Andreas89 ha scritto:


> *Kevin Garnett ,Paul Pierce e Jason Terry sono ad un passo dai Nets. La franchigia del New England riceverà in cambio Kris Humphries , Reggie Evans, Keith Bogans (sign&trade per lui ), Gerald Wallace, Kris Joseph e 3 prime scelte del 2014, 2016 e 2018*. Il tutto dovrebbe essere già fatto, ci sarebbe l'accordo assoluto tra le società e *il tutto sarà ufficializzato il 10 Luglio.*



Curioso di vedere come si comporteranno i Nets con Seedorf in panchina.


----------



## Snake (1 Luglio 2013)

Bargnani ai Knicks


----------



## Livestrong (1 Luglio 2013)

Sulla carta i Nets hanno uno squadrone ora


----------



## Livestrong (1 Luglio 2013)

Snake ha scritto:


> Bargnani ai Knicks



In cambio di Novak, Camby e due future scelte


----------



## Livestrong (1 Luglio 2013)

Thomas Robinson ai Blazers.

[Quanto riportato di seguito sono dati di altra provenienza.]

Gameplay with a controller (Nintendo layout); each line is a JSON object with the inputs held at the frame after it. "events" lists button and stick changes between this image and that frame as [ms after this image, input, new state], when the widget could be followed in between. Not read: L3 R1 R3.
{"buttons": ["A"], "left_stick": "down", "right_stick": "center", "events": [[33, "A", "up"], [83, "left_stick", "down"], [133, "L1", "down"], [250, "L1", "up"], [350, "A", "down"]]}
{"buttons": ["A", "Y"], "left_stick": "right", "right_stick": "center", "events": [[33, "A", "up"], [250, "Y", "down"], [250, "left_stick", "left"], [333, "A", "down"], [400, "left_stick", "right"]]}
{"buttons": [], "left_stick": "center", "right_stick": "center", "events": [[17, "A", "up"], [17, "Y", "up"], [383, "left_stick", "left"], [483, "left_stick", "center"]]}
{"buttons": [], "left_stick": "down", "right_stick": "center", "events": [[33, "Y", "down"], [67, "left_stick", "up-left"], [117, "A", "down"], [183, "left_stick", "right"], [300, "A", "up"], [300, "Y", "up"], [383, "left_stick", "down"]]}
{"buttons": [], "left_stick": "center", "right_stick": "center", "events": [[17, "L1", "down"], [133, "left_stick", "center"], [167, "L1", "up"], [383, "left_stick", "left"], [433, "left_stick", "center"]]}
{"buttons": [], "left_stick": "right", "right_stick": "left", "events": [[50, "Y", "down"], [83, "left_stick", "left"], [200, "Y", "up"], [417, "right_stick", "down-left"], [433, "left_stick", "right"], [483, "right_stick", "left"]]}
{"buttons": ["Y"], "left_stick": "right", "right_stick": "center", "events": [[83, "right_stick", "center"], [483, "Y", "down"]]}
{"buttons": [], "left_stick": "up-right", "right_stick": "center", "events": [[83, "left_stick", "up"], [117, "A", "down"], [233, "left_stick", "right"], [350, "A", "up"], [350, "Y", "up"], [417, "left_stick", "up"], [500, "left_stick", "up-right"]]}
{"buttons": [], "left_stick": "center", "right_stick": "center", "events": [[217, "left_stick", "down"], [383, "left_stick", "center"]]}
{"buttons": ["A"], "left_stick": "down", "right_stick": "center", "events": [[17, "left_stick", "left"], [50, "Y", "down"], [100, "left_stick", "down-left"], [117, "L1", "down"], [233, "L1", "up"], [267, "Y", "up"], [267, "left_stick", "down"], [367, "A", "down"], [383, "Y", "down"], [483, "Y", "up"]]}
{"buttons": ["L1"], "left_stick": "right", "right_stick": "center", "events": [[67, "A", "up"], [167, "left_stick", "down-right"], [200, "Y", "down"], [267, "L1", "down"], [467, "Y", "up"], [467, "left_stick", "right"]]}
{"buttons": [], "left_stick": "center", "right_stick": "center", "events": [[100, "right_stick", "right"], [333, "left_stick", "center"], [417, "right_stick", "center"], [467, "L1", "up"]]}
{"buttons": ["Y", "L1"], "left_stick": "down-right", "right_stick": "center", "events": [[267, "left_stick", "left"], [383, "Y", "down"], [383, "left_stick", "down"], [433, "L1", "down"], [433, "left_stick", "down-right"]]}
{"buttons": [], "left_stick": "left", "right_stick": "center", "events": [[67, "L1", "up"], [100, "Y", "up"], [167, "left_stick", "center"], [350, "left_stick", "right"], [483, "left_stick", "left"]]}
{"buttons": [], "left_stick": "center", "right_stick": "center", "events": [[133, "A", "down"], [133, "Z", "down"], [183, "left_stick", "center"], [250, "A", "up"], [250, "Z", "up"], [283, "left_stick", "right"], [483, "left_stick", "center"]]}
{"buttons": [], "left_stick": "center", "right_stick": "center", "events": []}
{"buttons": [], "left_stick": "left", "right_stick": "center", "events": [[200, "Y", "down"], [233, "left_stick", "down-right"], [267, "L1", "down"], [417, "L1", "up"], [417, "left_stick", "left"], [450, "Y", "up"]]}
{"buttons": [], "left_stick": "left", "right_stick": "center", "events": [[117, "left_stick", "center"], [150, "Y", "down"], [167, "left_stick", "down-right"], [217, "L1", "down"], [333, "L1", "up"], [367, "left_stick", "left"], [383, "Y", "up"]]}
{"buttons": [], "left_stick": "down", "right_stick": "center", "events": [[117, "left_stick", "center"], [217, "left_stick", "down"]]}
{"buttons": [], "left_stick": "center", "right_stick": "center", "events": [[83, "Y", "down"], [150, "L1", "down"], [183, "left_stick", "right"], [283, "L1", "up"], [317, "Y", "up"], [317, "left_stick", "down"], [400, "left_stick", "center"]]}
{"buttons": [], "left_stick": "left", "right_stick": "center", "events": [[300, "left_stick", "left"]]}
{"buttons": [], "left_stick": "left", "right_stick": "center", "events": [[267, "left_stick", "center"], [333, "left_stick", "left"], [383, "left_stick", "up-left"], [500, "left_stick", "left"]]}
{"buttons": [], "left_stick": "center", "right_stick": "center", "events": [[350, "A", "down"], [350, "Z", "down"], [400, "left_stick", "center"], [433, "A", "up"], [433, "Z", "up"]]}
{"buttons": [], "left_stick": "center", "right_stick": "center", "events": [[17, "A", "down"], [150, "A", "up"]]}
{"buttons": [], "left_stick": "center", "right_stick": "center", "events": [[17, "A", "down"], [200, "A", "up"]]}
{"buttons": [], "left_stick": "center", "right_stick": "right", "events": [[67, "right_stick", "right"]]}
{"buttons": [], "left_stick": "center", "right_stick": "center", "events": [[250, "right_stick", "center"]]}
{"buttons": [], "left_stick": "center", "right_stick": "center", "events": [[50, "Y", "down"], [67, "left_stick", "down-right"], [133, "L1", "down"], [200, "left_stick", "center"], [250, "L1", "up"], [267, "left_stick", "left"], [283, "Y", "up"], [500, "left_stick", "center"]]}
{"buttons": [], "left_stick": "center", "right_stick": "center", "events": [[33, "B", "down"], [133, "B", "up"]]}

Ai rockets i diritti di Papanikolau, Todorovic e due future seconde scelte.

Houston libera cosi altro spazio per Howard.

Dicono anche che ci sono Lin ed Asik sul mercato.


----------



## smallball (1 Luglio 2013)

Livestrong ha scritto:


> Sulla carta i Nets hanno uno squadrone ora



se trovano equilibrio,gli Heat faranno molta molta fatica contro di loro


----------



## prebozzio (1 Luglio 2013)

Forza Magoooooooooo


----------



## DMZtheRockBear (1 Luglio 2013)

contento per il mago,può far bene a NY secondo me


----------



## Van The Man (4 Luglio 2013)

Belinelli va agli Spurs, biennale da 6 milioni


----------



## Livestrong (4 Luglio 2013)

Gli spurs completano la tripletta di boiate insieme al biennale a ginobili e la rifirma di splitter.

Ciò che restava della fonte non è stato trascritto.